Он продлился всего лишь шесть минут, но когда я положила трубку и сделала глоток воды, то поняла, что правая рука побелела от напряжения, сжимая бедную компьютерную мышку, а лоб покрылся холодной испариной. «В чем дело, Ир Вид у тебя болезненный», спрашивает коллега, а я отвечаю, что простыла, и глупо улыбаюсь. Затем беру из пачки сигарету и иду на перекур. Если бы мне сказали тогда сесть и звонить, то сердце бы вырвалось из груди и ускакало в закат, наплевав на мнение окружающих и хозяйки тоже. Но со временем я привыкла. Телефон перестал пугать, как и общение с незнакомыми людьми. Сложные слова я по привычке заменяла синонимами, иногда получала штрафы за то, что нарушала какой-то сверхуспешный скрипт по продажам, но улучшения все же были налицо. Но опять же Всегда будут трудности с тем, что нельзя заменить или синонимы тоже застревают во рту и отказываются подчиняться.

Маршрутки тоже были для меня невероятным испытанием. Доходило до того, что я предпочитала полтора часа трястись до дома на троллейбусе и трамвае с пятью пересадками, вместо пятнадцатиминутной поездки на маршрутке. А все из-за того, что я не могла сказать название своей остановки. Не помогала ни перестановка слов, ни даже обычное «Остановитесь, пожалуйста». Вместо этого я «расстреливала» пассажиров своим «На пах-пах-пах-омова остановитесь» и краснела, когда ехидные бабки буравили меня своими маленькими глазками.

Решение пришло тоже внезапно и даже оказалось полезным. Я просто ждала, когда кто-нибудь назовет ближайшую остановку к моей и выходила вместе с ним. Затем улыбалась и бодро шагала домой, так и не произнеся ни слова. Однако было в маршрутке одно место, которого я боялась, как адского огня. Его все звали «Передайте за проезд», а если учесть, что стоимость зависела от остановки, то к «передайте за проезд» добавлялось и название той самой остановки. Мне хватило одного раза и трех минут, пока не освободилось место в конце салона. Даже водитель обернулся, чтобы посмотреть на мычащее, краснючее создание женского пола. «До Плоооо-оощади Л-ленина». Поэтому если я видела, что в маршрутке кроме этого проклятого места свободных мест не было, то закрывала дверь и ждала следующую. Иной раз приходилось стоять очень долго. Но лучше уж ждать, чем пытаться совладать с коварным монстром, душащим тебя за горло.

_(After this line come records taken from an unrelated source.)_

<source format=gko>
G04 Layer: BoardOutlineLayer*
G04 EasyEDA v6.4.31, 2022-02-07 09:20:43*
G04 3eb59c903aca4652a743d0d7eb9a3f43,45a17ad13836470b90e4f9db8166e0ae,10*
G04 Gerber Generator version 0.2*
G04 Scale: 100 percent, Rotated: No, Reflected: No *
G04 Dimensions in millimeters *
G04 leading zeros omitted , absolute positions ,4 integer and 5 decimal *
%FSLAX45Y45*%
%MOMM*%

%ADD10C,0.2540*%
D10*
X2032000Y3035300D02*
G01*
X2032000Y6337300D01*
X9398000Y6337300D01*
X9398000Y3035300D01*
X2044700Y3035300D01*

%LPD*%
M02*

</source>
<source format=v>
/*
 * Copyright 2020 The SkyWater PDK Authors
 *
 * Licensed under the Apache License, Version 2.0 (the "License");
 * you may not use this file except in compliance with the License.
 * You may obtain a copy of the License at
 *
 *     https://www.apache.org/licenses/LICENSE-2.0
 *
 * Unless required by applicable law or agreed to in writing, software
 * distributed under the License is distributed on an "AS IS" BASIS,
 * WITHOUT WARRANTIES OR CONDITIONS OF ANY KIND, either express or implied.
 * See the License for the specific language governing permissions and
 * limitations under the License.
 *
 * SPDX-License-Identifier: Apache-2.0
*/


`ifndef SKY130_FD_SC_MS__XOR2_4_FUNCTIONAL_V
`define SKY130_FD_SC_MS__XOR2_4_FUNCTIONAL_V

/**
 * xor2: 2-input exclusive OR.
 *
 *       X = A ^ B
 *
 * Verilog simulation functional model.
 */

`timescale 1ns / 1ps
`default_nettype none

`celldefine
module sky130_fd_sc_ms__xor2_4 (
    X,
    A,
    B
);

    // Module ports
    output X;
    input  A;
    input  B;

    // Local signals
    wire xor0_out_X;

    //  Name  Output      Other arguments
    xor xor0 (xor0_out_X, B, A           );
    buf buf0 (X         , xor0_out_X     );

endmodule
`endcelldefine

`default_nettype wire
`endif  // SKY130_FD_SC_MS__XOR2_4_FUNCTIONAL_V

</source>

Зато в отношениях с мужчинами сложностей на удивление не было. Им нравилась моя загадочность и немногословность, которые я компенсировала улыбкой и мудрым взглядом. Хотя всегда находились те, кто называл меня пафосной бабой и напыщенной телкой. Ох, они и не ведали, что я просто переполнена словами и буквально сгораю от того, что не могу сказать то, что хочу. Волнение это только усиливало, и если человек мне нравился, то я не могла выдавить из себя даже обычную вежливую фразочку, боясь загоготать и увидеть на лице этого человека сочувствие или отвращение. Со временем тоже привыкла и научилась обманывать монстра. И все благодаря урокам логопеда. Я делала паузы, играла голосом, как натуральная актриса, то повышая его, то понижая. Проглатывала окончания слов, становясь похожей на иностранку. Заранее искажала их, если не могла произнести или подобрать синонимы. Все же это лучше мычания и гусиного гогота.

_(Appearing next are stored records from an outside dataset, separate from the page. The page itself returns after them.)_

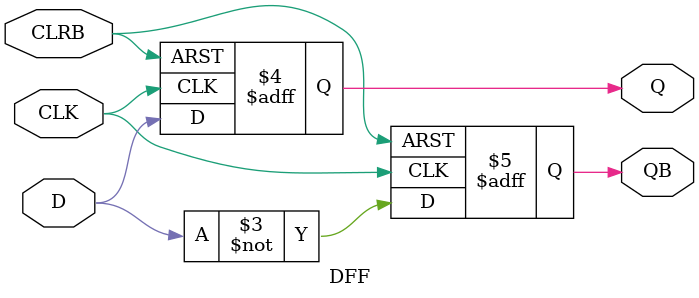
<source format=v>


module DFF ( Q, QB, CLK, CLRB, D );

  input CLK;
  output reg Q;
  input D;
  input CLRB;
  output reg QB;

  always @ (posedge CLK or negedge CLRB) begin
    if(~CLRB) begin
      Q = 0;
	  QB = 1;
    end
	else begin
    	Q = D;
    	QB = ~D;
	end
  end

endmodule

</source>
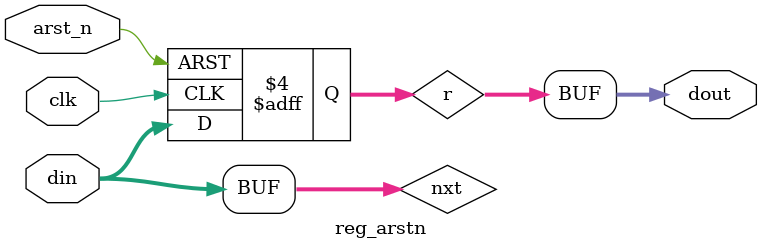
<source format=v>

module reg_arstn#(
parameter integer DATA_W     = 20,
parameter integer PRESET_VAL = 0
   )(
      input                  clk,
      input                  arst_n,
      input  [ DATA_W-1:0]   din,
      output wire[ DATA_W-1:0]   dout
);

reg [DATA_W-1:0] r,nxt;

always@(posedge clk, negedge arst_n)begin
   if(arst_n==0)begin
      r <= PRESET_VAL;
   end else begin
      r <= nxt;
   end
end

always@(*) begin
   nxt = din;
end

assign dout = r;

endmodule

</source>
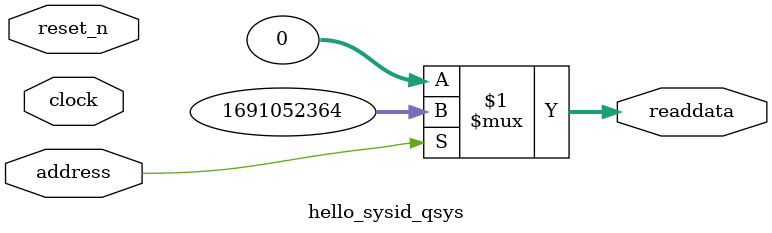
<source format=v>



// synthesis translate_off
`timescale 1ns / 1ps
// synthesis translate_on

// turn off superfluous verilog processor warnings 
// altera message_level Level1 
// altera message_off 10034 10035 10036 10037 10230 10240 10030 

module hello_sysid_qsys (
               // inputs:
                address,
                clock,
                reset_n,

               // outputs:
                readdata
             )
;

  output  [ 31: 0] readdata;
  input            address;
  input            clock;
  input            reset_n;

  wire    [ 31: 0] readdata;
  //control_slave, which is an e_avalon_slave
  assign readdata = address ? 1691052364 : 0;

endmodule



</source>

Есть лишь одна вещь в моей особенности, которую я не переношу. Я не люблю, когда мне сочувствуют. Да, кто-то назовет это недугом, но я зову особенностью. Благодаря этой особенности я начитана, потому что друзей у меня было мало, и почти все время я проводила за чтением книг. Могу подобрать синоним почти к любому слову. Знаю огромное количество песен и стихов. А еще коллекционирую анекдоты о таких, как я. Да и к монстру, чья лапа всегда лежит на моем горле, я тоже привыкла. Без него мне будет как-то пусто. Поэтому, не сочувствуйте мне. Лучше не чурайтесь меня, как прокаженной. Я такая же, как вы. Только с маленькой особенностью.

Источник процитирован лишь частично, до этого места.